[[ Data block open ]]

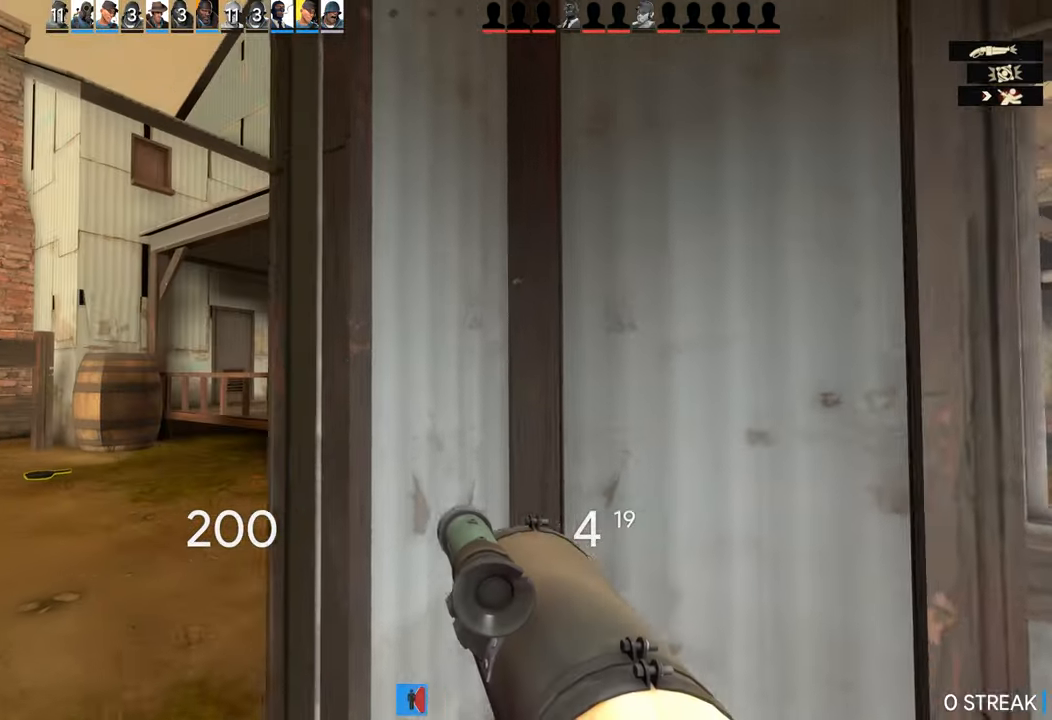
{"buttons": [], "left_stick": "up-right", "events": [[317, "left_stick", "up"], [483, "left_stick", "up-right"]]}
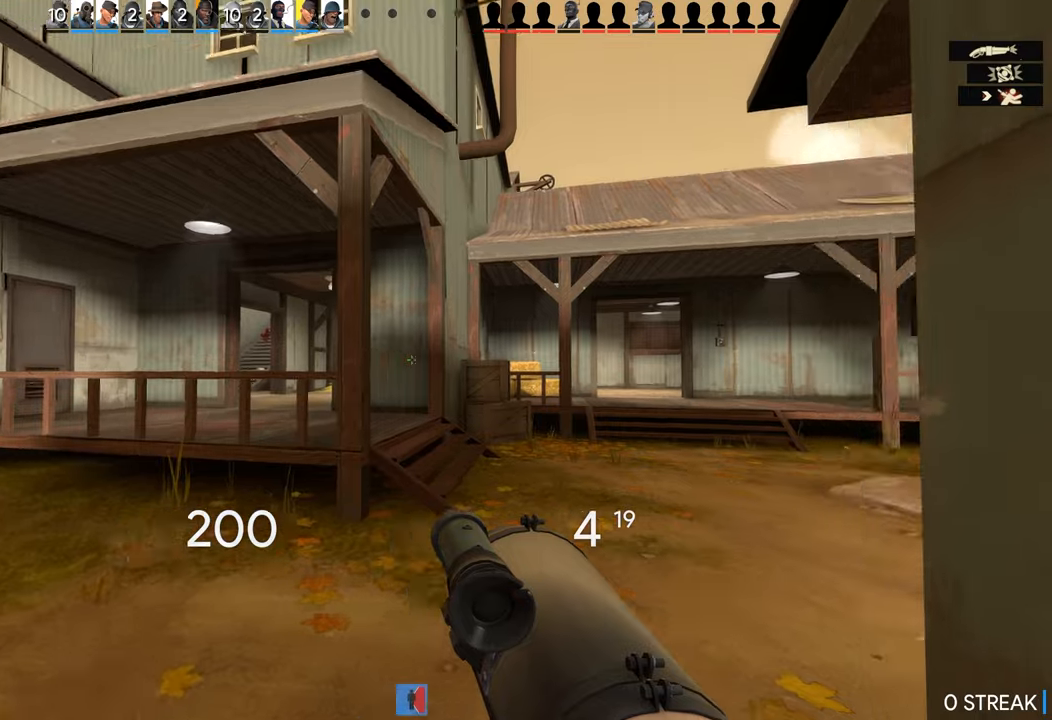
{"buttons": ["L1"], "left_stick": "up", "events": [[50, "L1", "down"], [150, "L1", "up"], [150, "left_stick", "up"], [233, "L1", "down"], [333, "L1", "up"], [400, "L1", "down"]]}
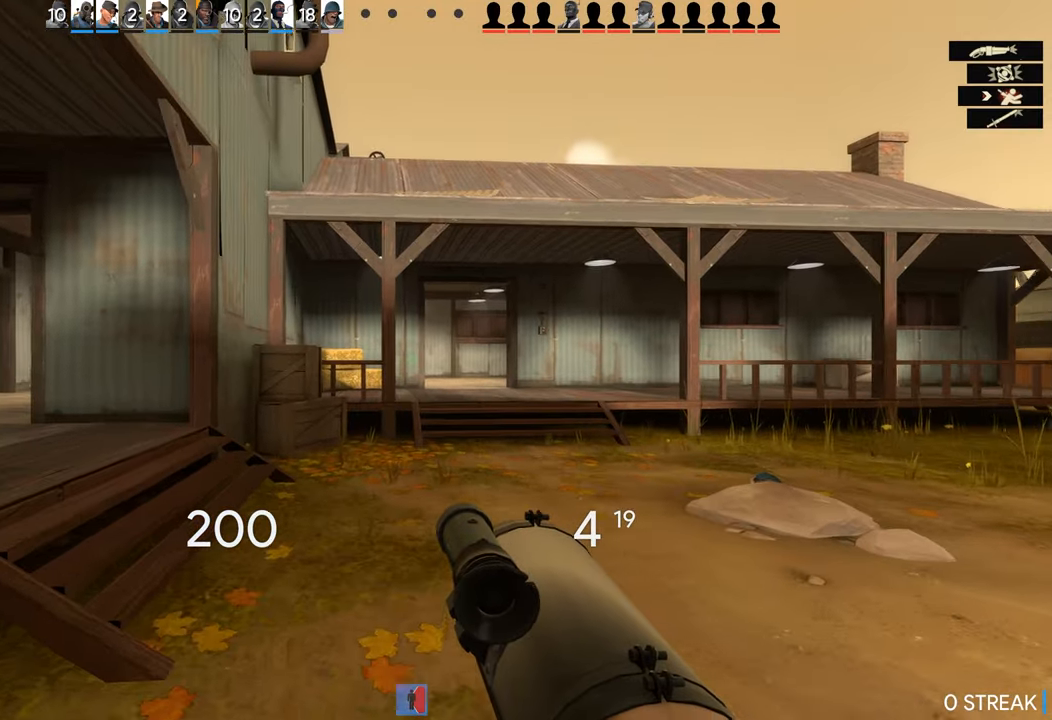
{"buttons": [], "left_stick": "right", "events": [[16, "L1", "up"], [83, "L1", "down"], [183, "L1", "up"], [216, "left_stick", "center"], [500, "left_stick", "right"]]}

[[ Data block closed ]]

§ **Task directions**
Which lines of the material above hold the string "down"? Pull them out.

§ **Answer for the task**
{"buttons": ["L1"], "left_stick": "up", "events": [[50, "L1", "down"], [150, "L1", "up"], [150, "left_stick", "up"], [233, "L1", "down"], [333, "L1", "up"], [400, "L1", "down"]]}
{"buttons": [], "left_stick": "right", "events": [[16, "L1", "up"], [83, "L1", "down"], [183, "L1", "up"], [216, "left_stick", "center"], [500, "left_stick", "right"]]}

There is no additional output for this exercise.